L'affaire a été appelée pour la première fois à l'audience du 9 juin 2023, date à laquelle une médiation judiciaire a été ordonnée.
Les parties ayant souhaité mettre fin à la médiation, l'affaire a été évoquée à l'audience du 28 mars 2024, durant laquelle les parties ont oralement soutenu leurs conclusions.

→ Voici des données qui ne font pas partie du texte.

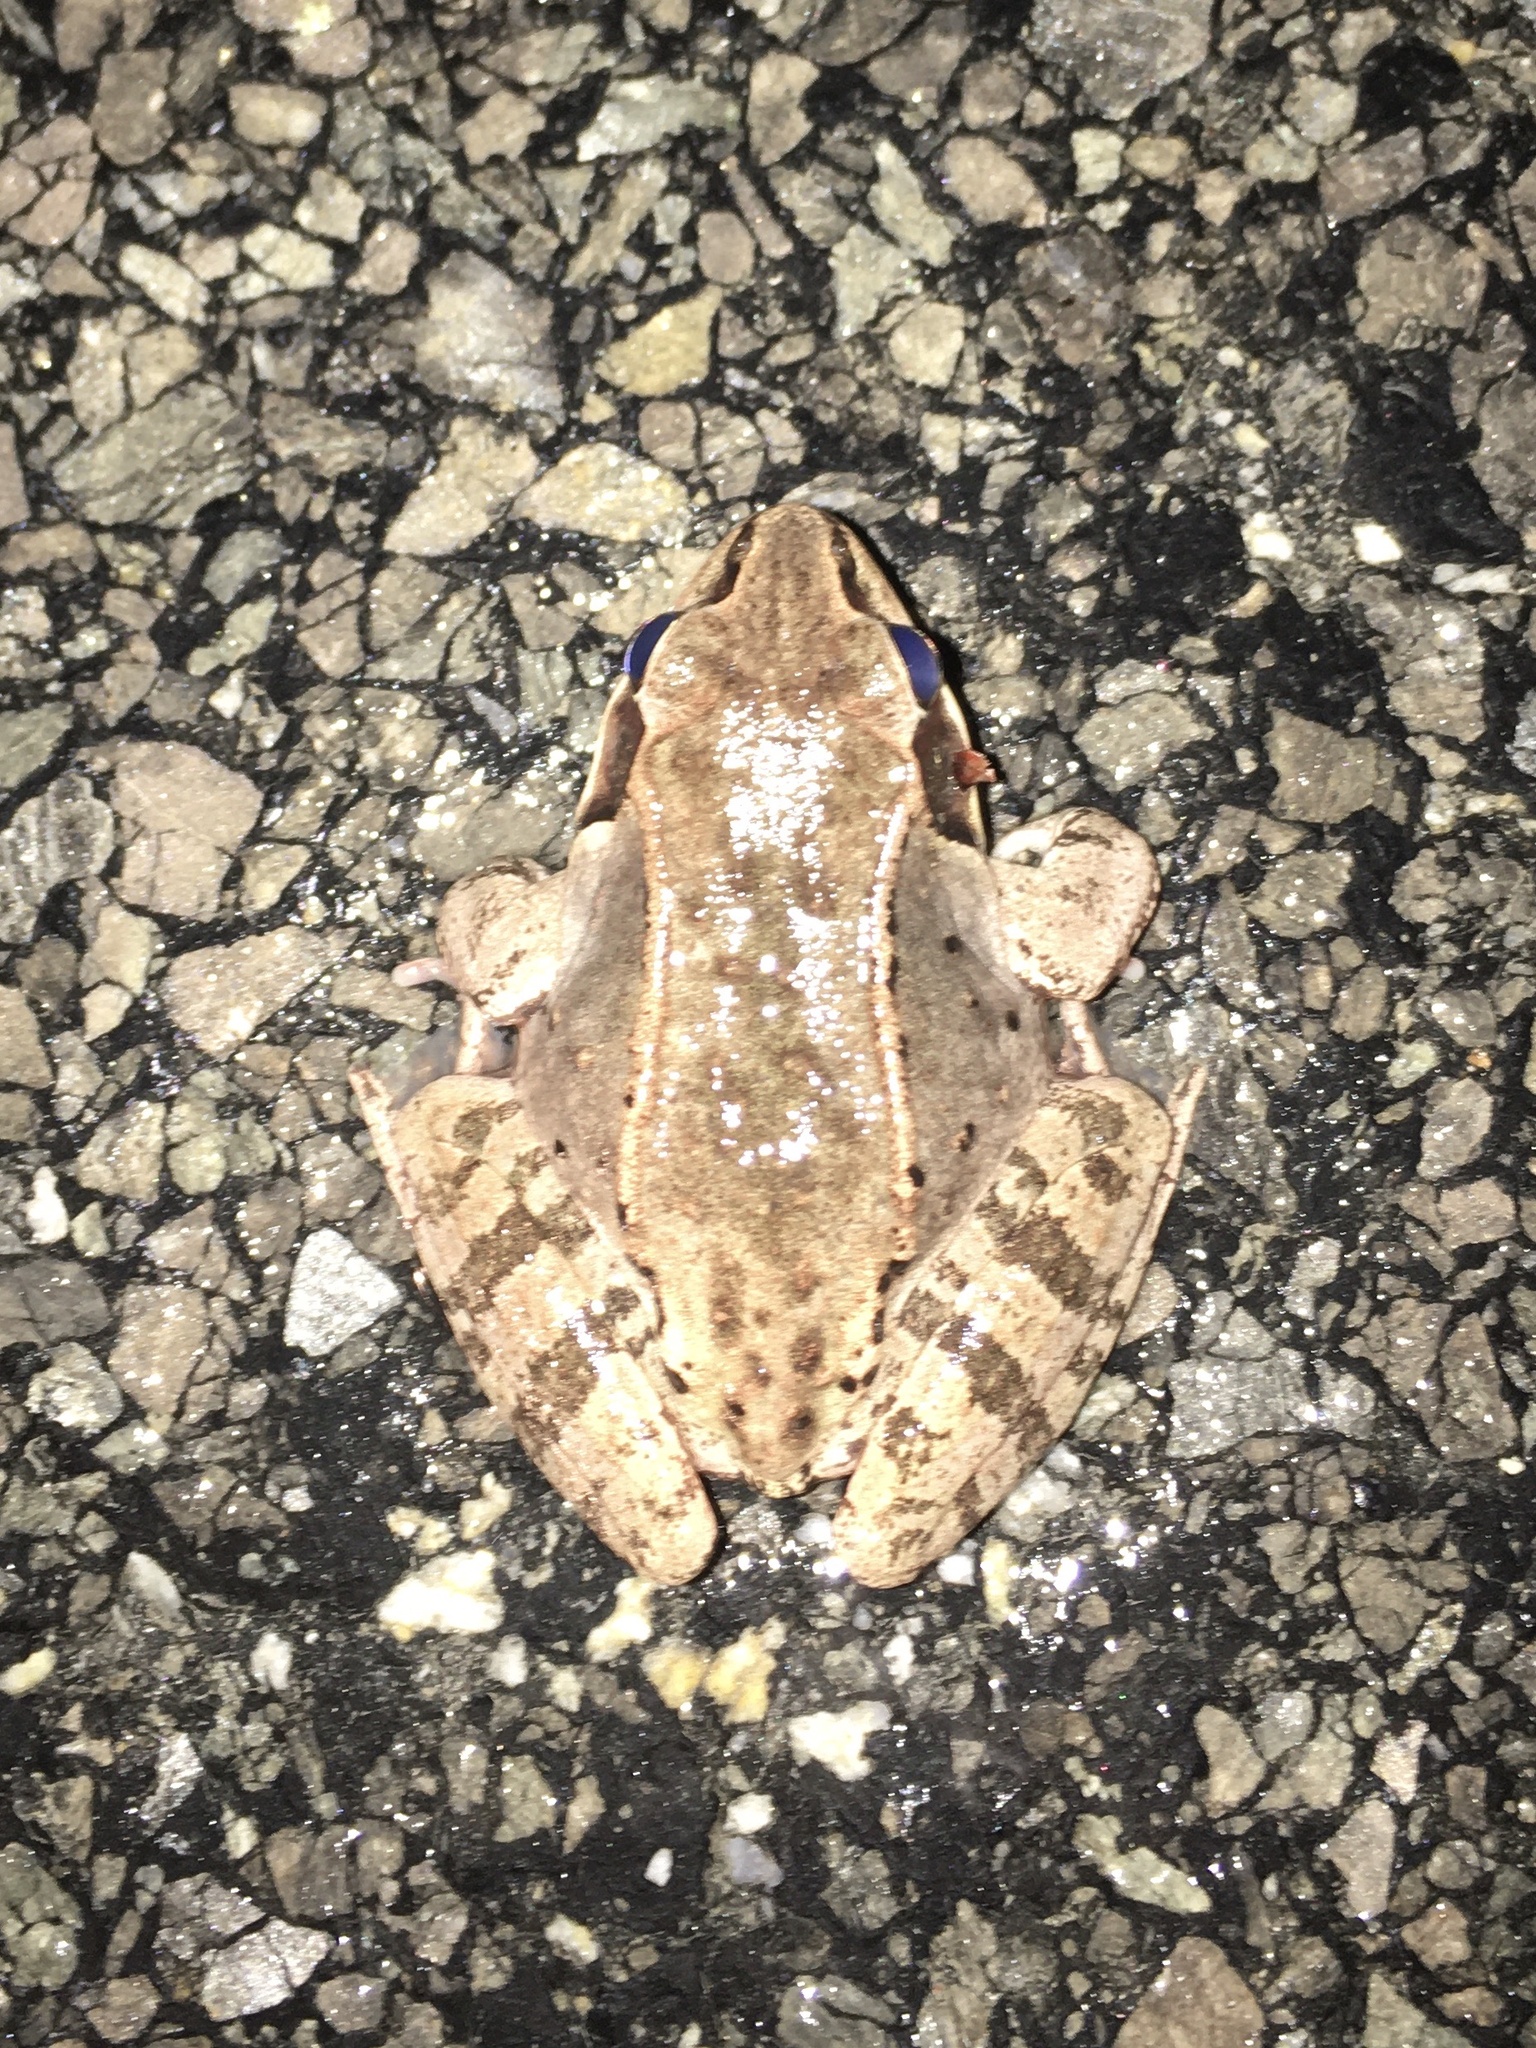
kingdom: Animalia
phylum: Chordata
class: Amphibia
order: Anura
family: Ranidae
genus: Lithobates
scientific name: Lithobates sylvaticus
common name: Wood frog
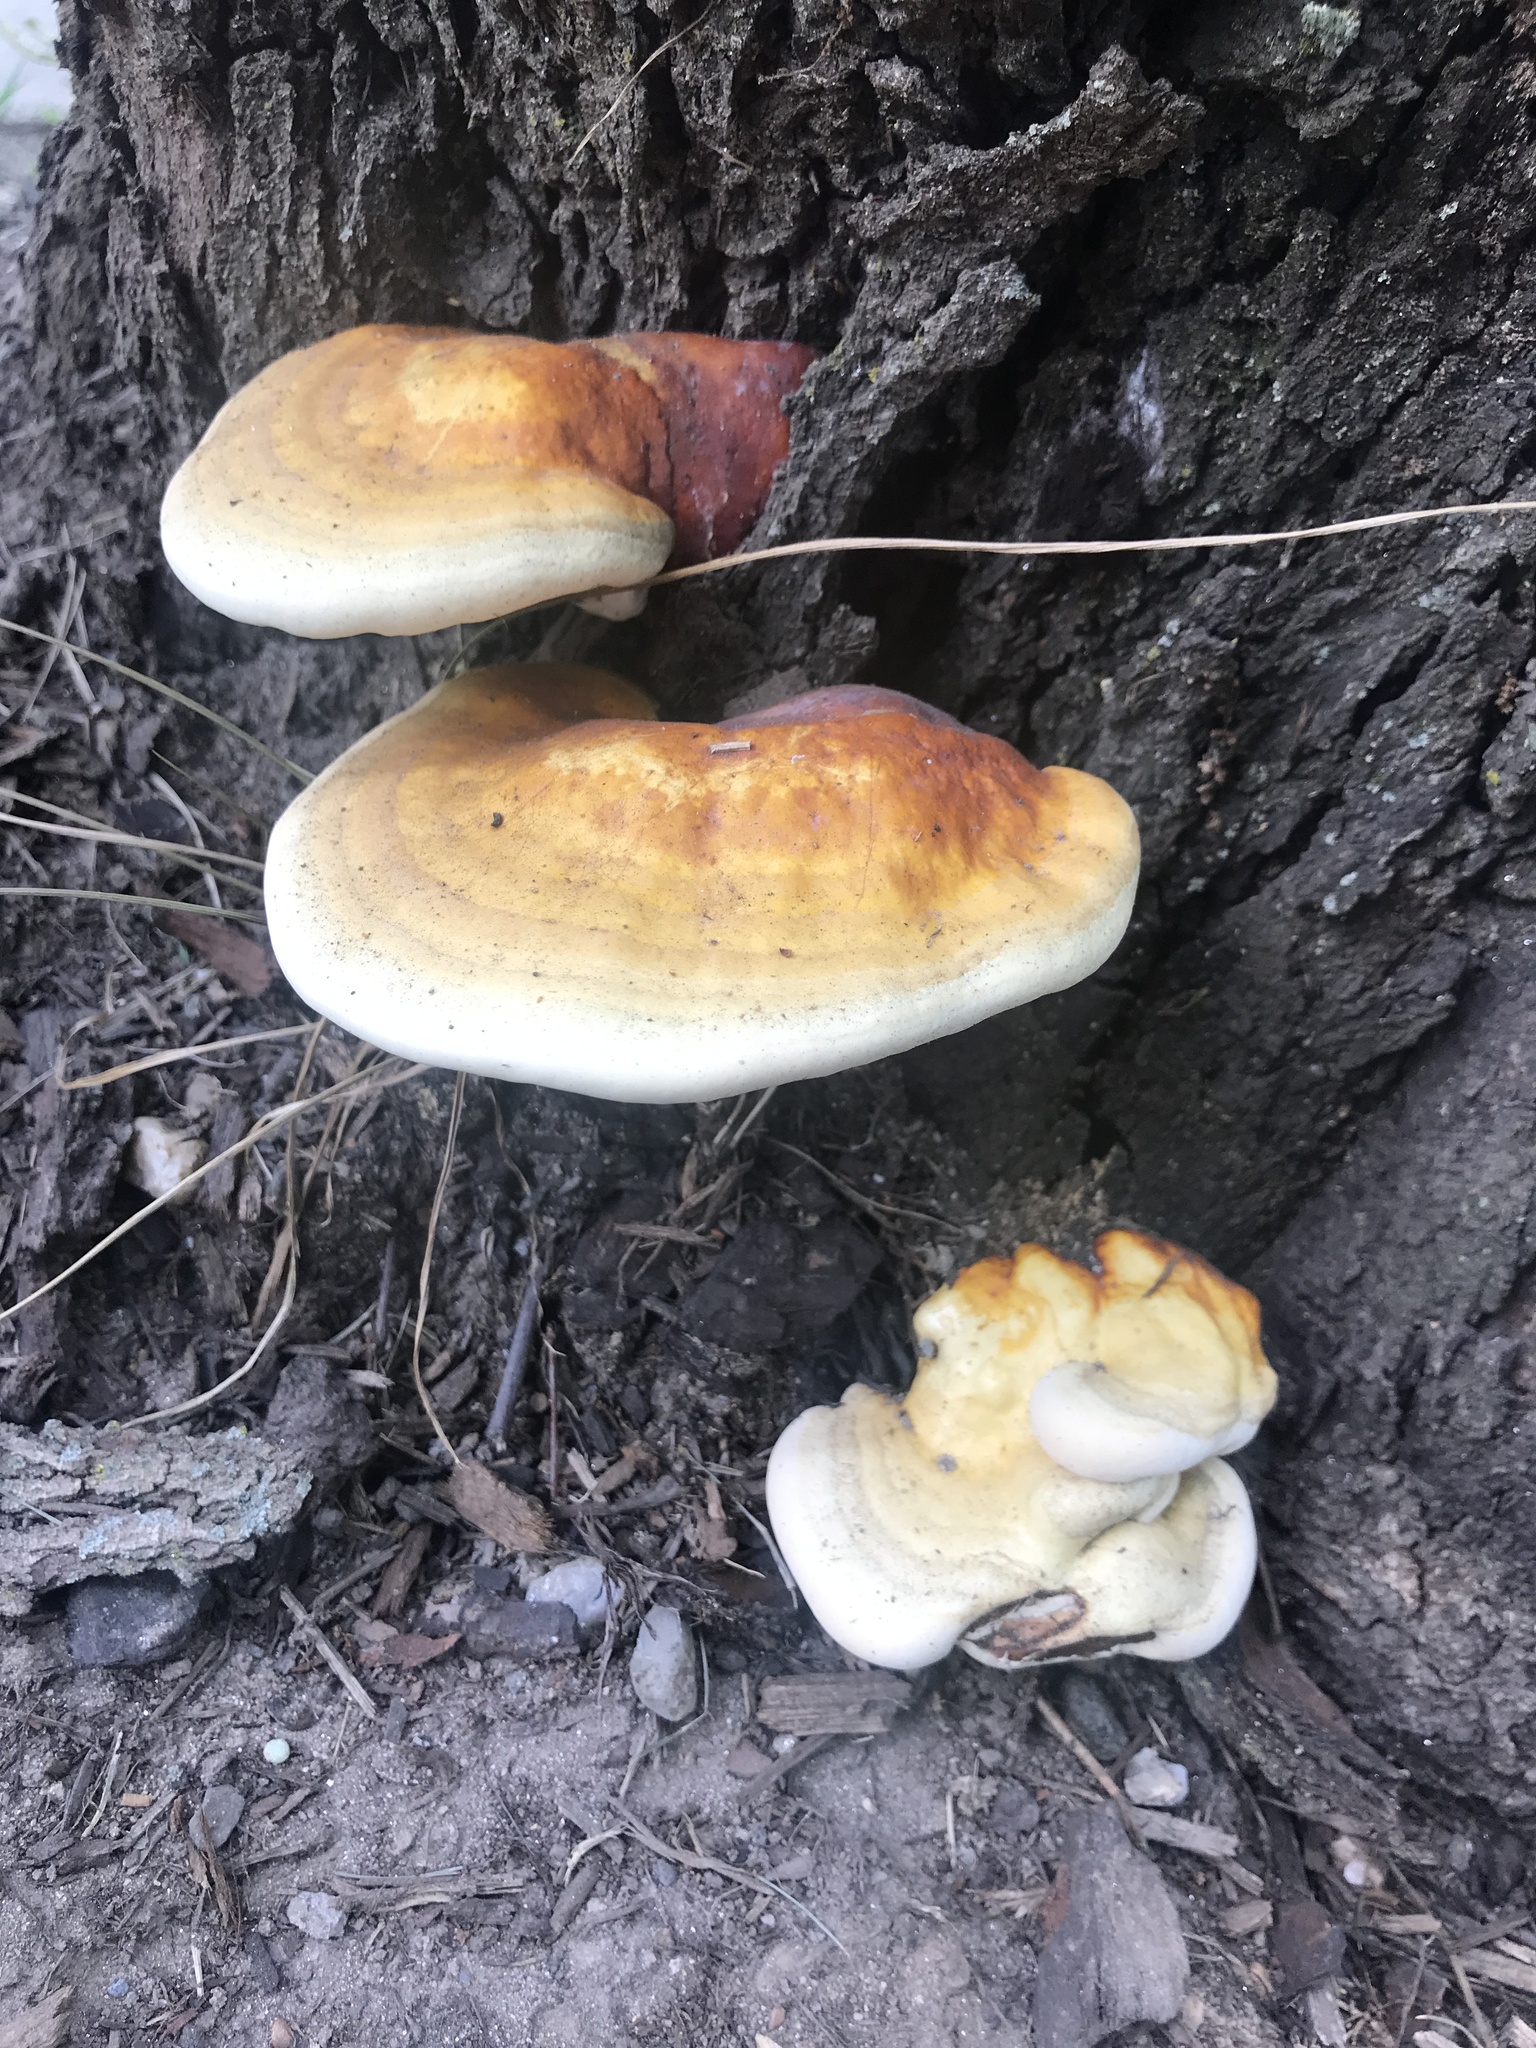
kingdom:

La société HF MUSIC ATRIUM demande au juge des référés, au visa des articles 1719 du code civil et 835 du code de procédure civile, de :
-" Condamner la SCPI PIERRE CAPITAL à délivrer à la SAS HF MUSIC ATRIUM un local conforme à sa destination, avec une entrée permettant l'accès des clients conforme au règlement de copropriété et compatible avec son activité et répondant aux exigences de sécurité,
-Condamner subséquemment la SCPI PIERRE CAPITAL à prendre en charge tous les frais de toute nature afférents directs et indirects qui sont la conséquence de son défaut de délivrance,
-Autoriser la SAS HF MUSIC ATRIUM à séquestrer la totalité des loyers et charges à la Caisse des Dépôts et Consignations, désigné séquestre, à compter de l'ordonnance à intervenir dans l'attente du respect par la SCPI PIERRE CAPITAL de ses obligations de délivrance et de jouissance paisible des locaux loués,
Vu les articles 144 et suivants du CPC
-Constater que la désignation d'un expert ressort de la compétence du magistrat des référés,
-Désigner un expert judicaire avec pour mission de :
o Se rendre sur les lieux en présence des parties, ou à défaut de celles-ci régulièrement convoquées par lettre avec demande d'avis de réception ;
oSe faire communiquer par les parties tous documents ou pièces qu'il estimera nécessaires à l'accomplissement de sa mission ;
o Entendre, si besoin est seulement, tous sachants conformément aux dispositions de l'article 276 du code de procédure civile ;
o Décrire les lieux, en dresser le plan et prendre toutes photographies utiles, et ce après étude des documents précédemment énumérés ;
o Fournir tous éléments d'appréciation permettant utilement de déterminer les différents accès aux locaux de la SAS HF MUSIC ATRIUM conforme à sa destination, au règlement de copropriété et compatible avec la configuration des locaux tels qu'aménagés par le locataire à la prise du bail et répondant aux exigences de sécurité ;
o De déterminer la meilleure possibilité accès de substitution compatible avec l'activité de société ;
o Décrire les travaux nécessaires à réaliser pour y faire en évaluer la durée et en chiffrer le coût ;
o D'évaluer le coût et les pertes afférentes à cette solution de substitution pour la SAS HF MUSIC ATRIUM ;
o Fournir tous éléments de nature à permettre ultérieurement à la juridiction de céans de statuer sur les responsabilités encourues et le cas échéant sur les préjudices directs et indirects et d'une façon générale, procéder à toutes investigations d'ordre technique utiles à la solution du litige ;
o S'expliquer techniquement dans le cadre de ces chefs de mission sur les dires et les observations des parties après leur avoir fait part de ses pré-conclusions ;
o D'une façon générale, procéder à toutes investigations d'ordre technique utiles à la solution du litige ;
o S'expliquer techniquement dans le cadre de ces chefs de mission sur les dires et les observations des parties après leur avoir fait part de ses pré-conclusions ;
-Débouter la SCPI PIERRE CAPITAL de l'ensemble de ses demandes, fins et conclusions ;
-Condamner la SCPI PIERRE CAPITAL à payer à la SAS HF MUSIC ATRIUM une somme de 5.000 € au titre de l'article 700 CPC ainsi qu'aux entiers dépens ".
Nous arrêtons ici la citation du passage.